:: Document layout detection data ::
━━━━━━━━━━━━━━━━━━━━

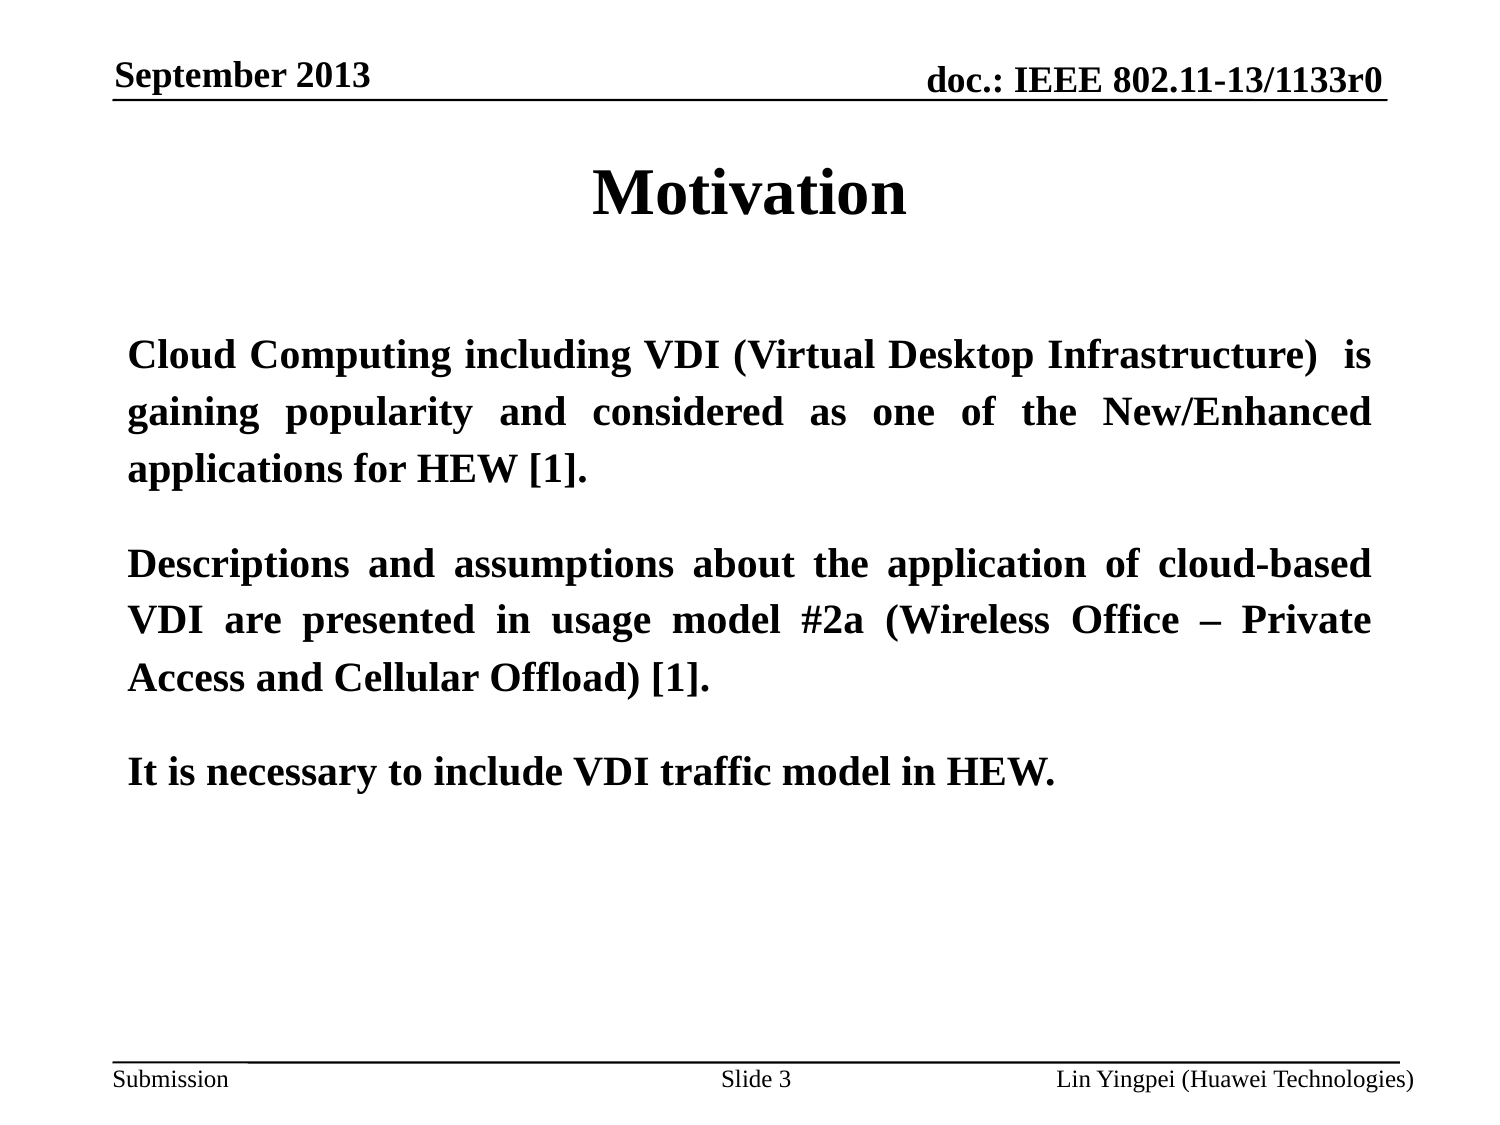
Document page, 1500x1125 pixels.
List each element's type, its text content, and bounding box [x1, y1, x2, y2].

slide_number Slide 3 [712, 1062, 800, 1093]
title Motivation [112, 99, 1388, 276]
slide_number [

━━━━━━━━━━━━━━━━━━━━

:: TASK OBJECTIVE ::
A word-for-word copy of all the records above is required, with the pictures left out.

:: SOLUTION FOR THIS EXERCISE ::
Document page, 1500x1125 pixels.
List each element's type, its text content, and bounding box [x1, y1, x2, y2].

slide_number Slide 3 [712, 1062, 800, 1093]
title Motivation [112, 99, 1388, 276]
slide_number [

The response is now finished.